How I'd Build Document Intelligence
Parsing PDFs, tables, and images; chunking strategies for structured documents; extraction pipelines with citations.
Document intelligence is harder than it looks. PDFs aren't text files — they're a layout format. Tables, headers, footers, multi-column layouts, embedded images, and scanned pages all require different handling. Here's the pipeline I'd build.
Parsing: Don't Use PyPDF2
PyPDF2 and pdfplumber work for simple text-only PDFs. For anything else — forms, tables, scanned pages, multi-column layouts — use a purpose-built parser. PDFMiner for layout-aware extraction, Camelot/pdfplumber for tables, Docling or Unstructured.io for mixed content. For scanned PDFs, you need OCR: Tesseract is free, AWS Textract and Azure Document Intelligence are better for complex layouts.
| Document Type | Parser | Table Extraction | Notes |
|---|---|---|---|
| Text PDF | pdfplumber | Camelot | Fast, accurate for clean PDFs |
| Scanned PDF | AWS Textract / Azure DI | Built-in | OCR quality matters |
| Mixed content | Unstructured.io / Docling | Built-in | Best for mixed layouts |
| Word/Excel | python-docx / openpyxl | Native | Preserve structure |
| HTML | BeautifulSoup | pandas.read_html | Clean semantic structure |
Chunking Strategy for Structured Documents
Don't apply generic chunking to structured documents. Respect document structure: chunk at section boundaries (identified by heading hierarchy), never split tables across chunks, keep figure captions with their associated image/table. For financial reports or legal documents, the section hierarchy is semantic information — losing it degrades retrieval quality significantly.
Handling Tables
Tables are the hardest part. A table cell that says '14.2%' means nothing without the row label ('Gross Margin') and column header ('Q3 2024'). Strategies: serialize tables to Markdown before embedding (preserves structure, works well with LLMs), store tables separately in a structured store and query them with SQL or pandas, or use a multimodal model that can 'see' the table as an image.
Citations and Provenance
Every extracted claim must be traceable. Store with each chunk: document ID, page number, section heading, and character offset. When generating answers, require the LLM to cite sources inline and verify each citation against the stored chunks. This is the difference between a demo and a production document intelligence system.

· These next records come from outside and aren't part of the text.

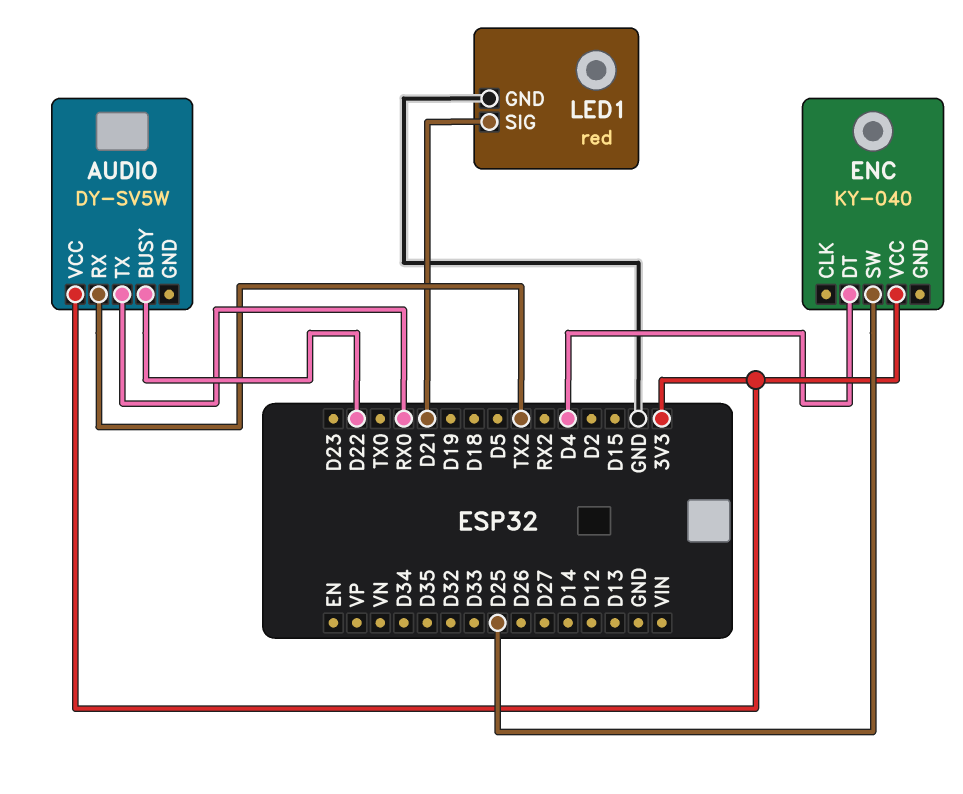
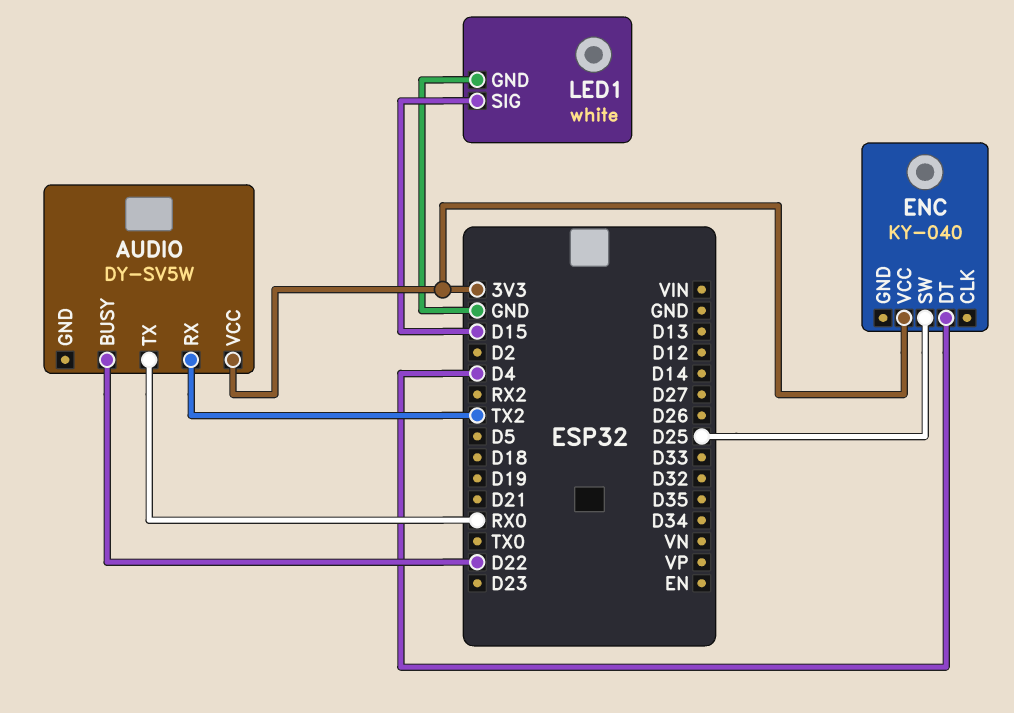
LED1: red -> white
LED1 pin SIG: D21 -> D15

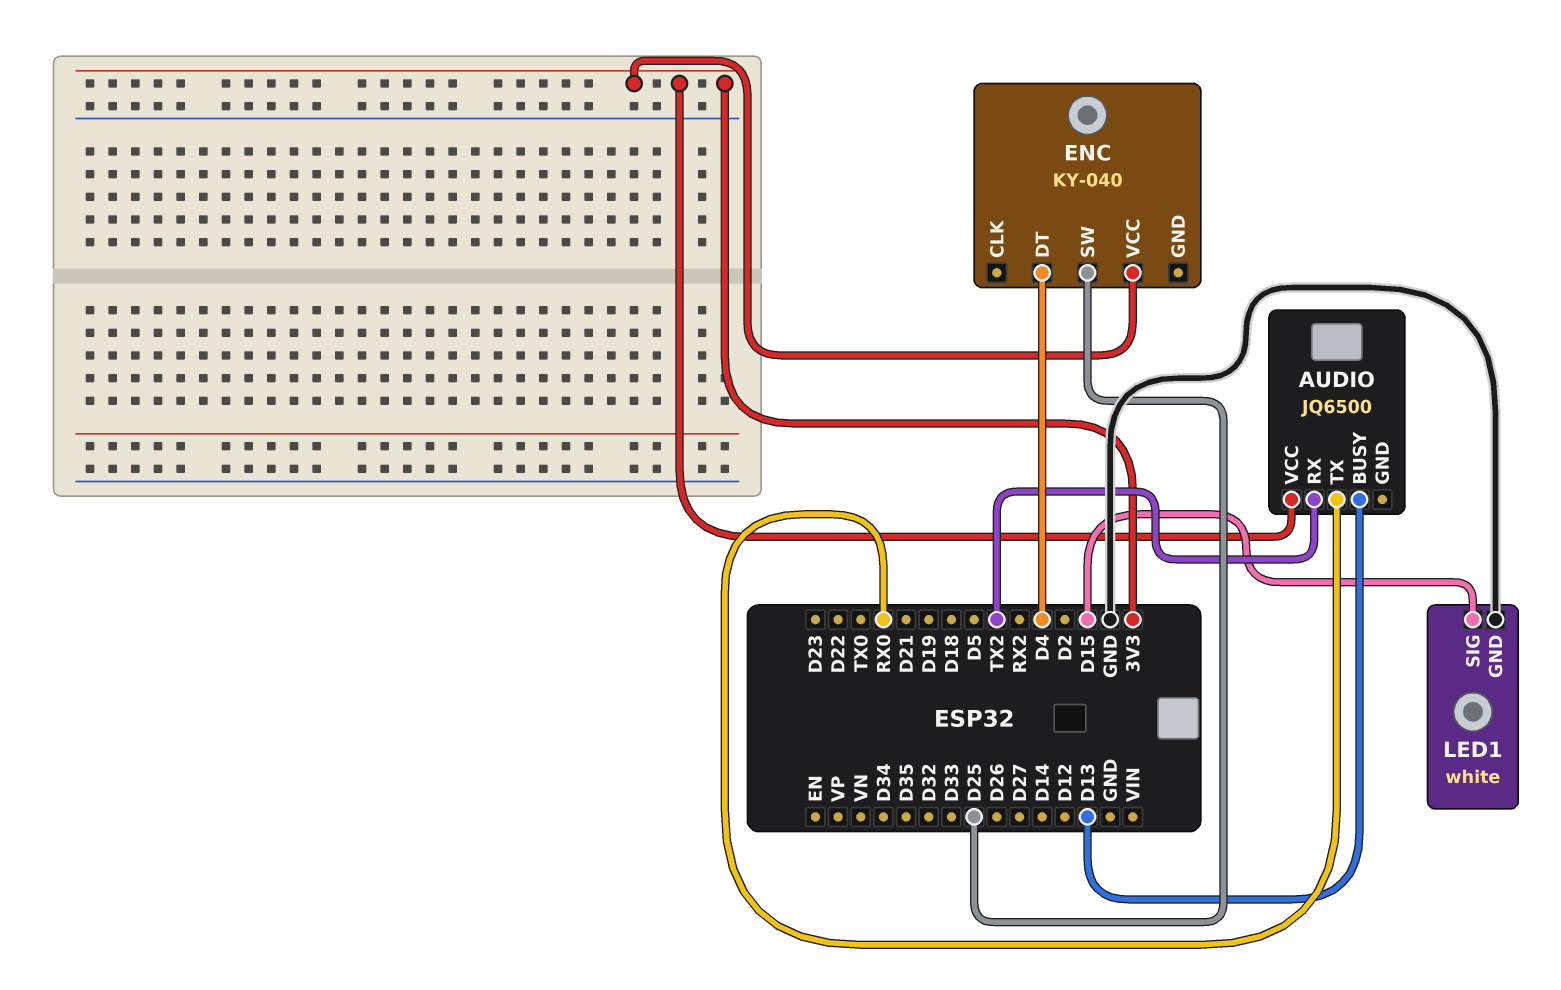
AUDIO: DY-SV5W -> JQ6500
AUDIO pin BUSY: D22 -> D13

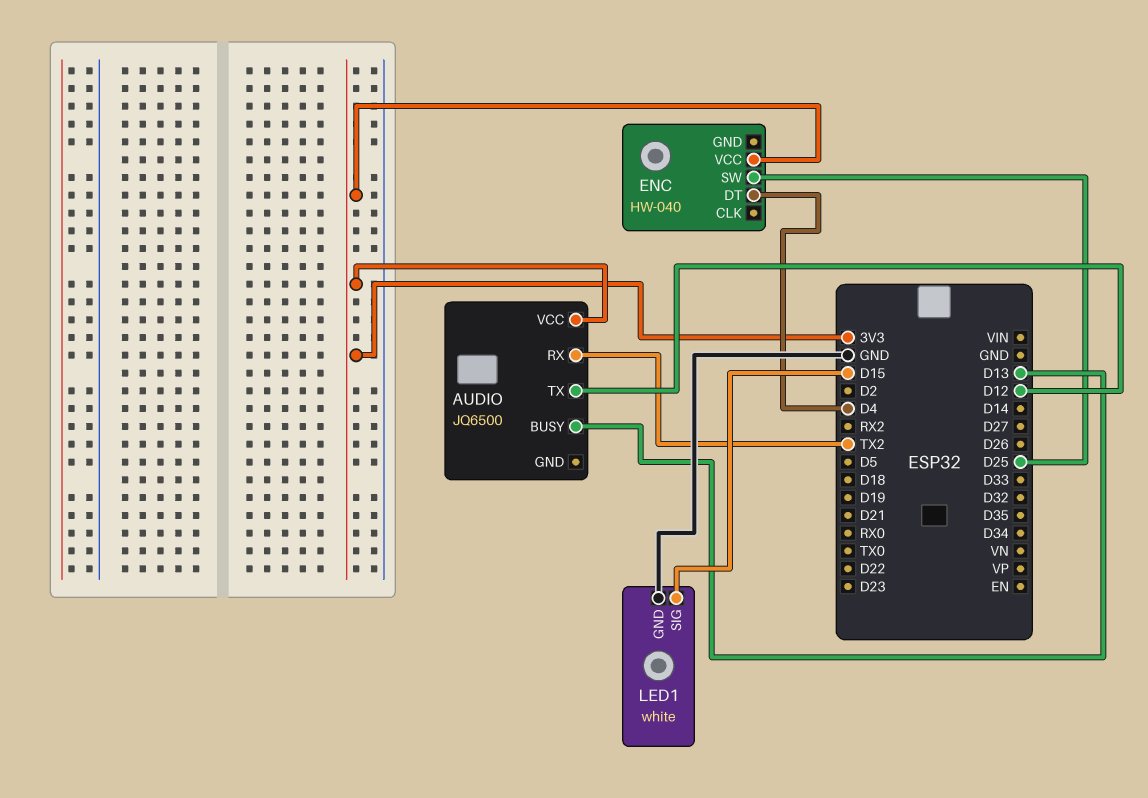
AUDIO pin TX: RX0 -> D12
ENC: KY-040 -> HW-040

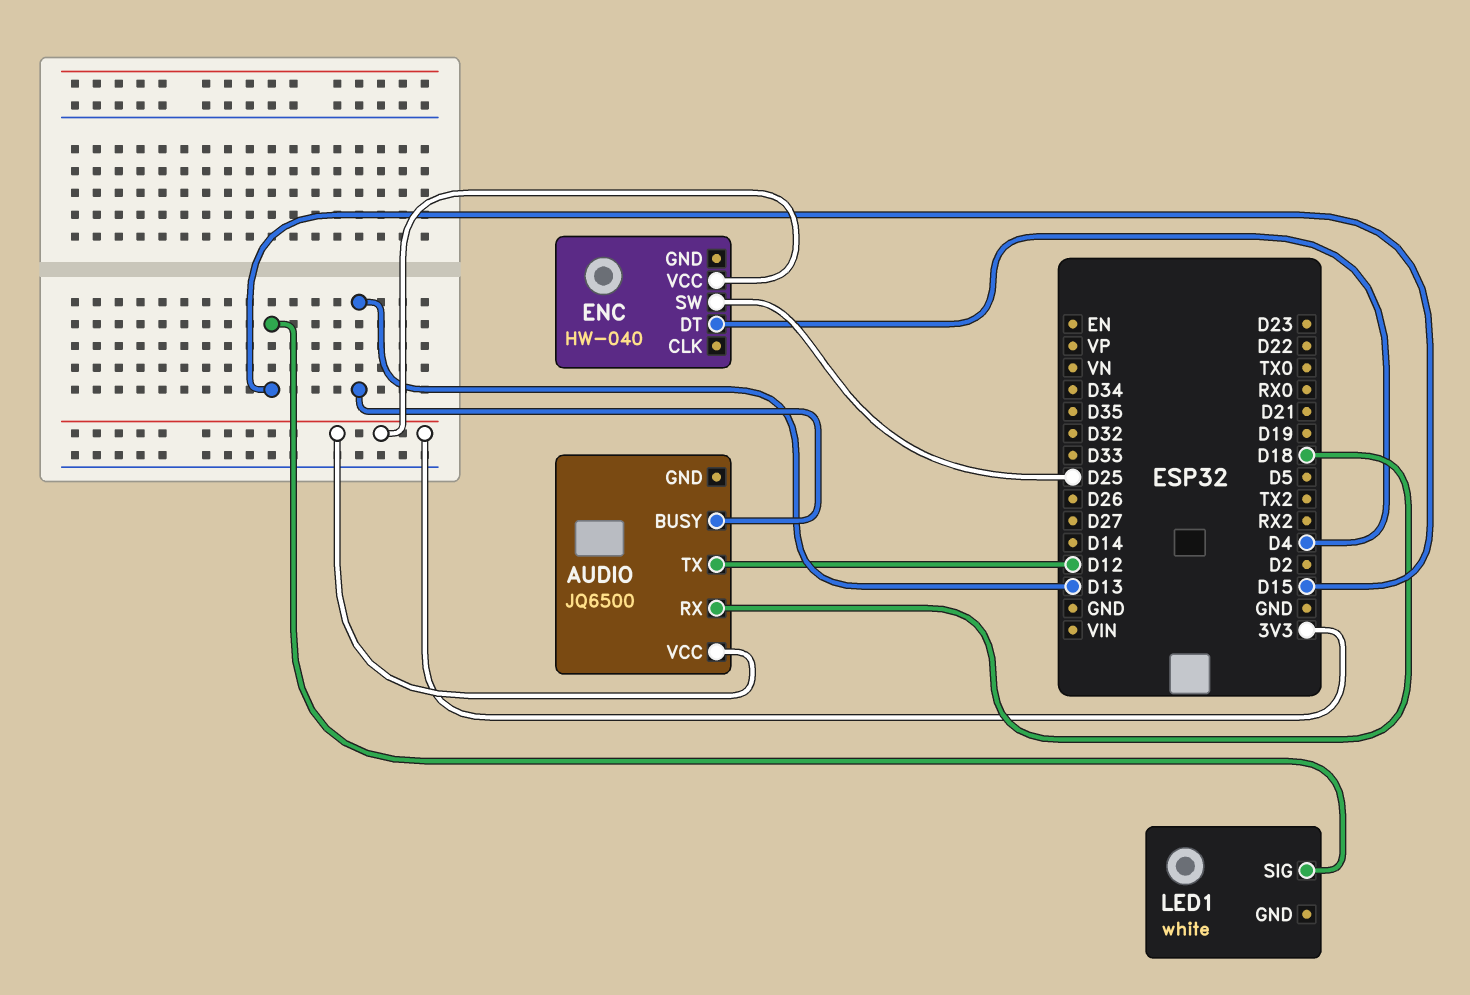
AUDIO pin RX: TX2 -> D18
LED1 pin GND: GND -> none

# Chunk with provenance metadata
chunks = []
for section in parsed_doc.sections:
chunk_text = section.text
chunks.append({
"text": chunk_text,
"metadata": {
"doc_id": doc_id,
"page": section.page_number,
"section": section.heading,
"char_offset": section.start_char,
}
})
Eval: What to Measure
- Extraction accuracy: Do key fields (dates, amounts, names) extract correctly? Test on 50+ labeled documents.
- Citation precision: Are cited sources actually the source of the claim? Human eval sample.
- Table QA accuracy: Ask factual questions about tables, verify against ground truth.
- Hallucination rate: Does the system answer questions not answerable from the document? Should refuse, not hallucinate.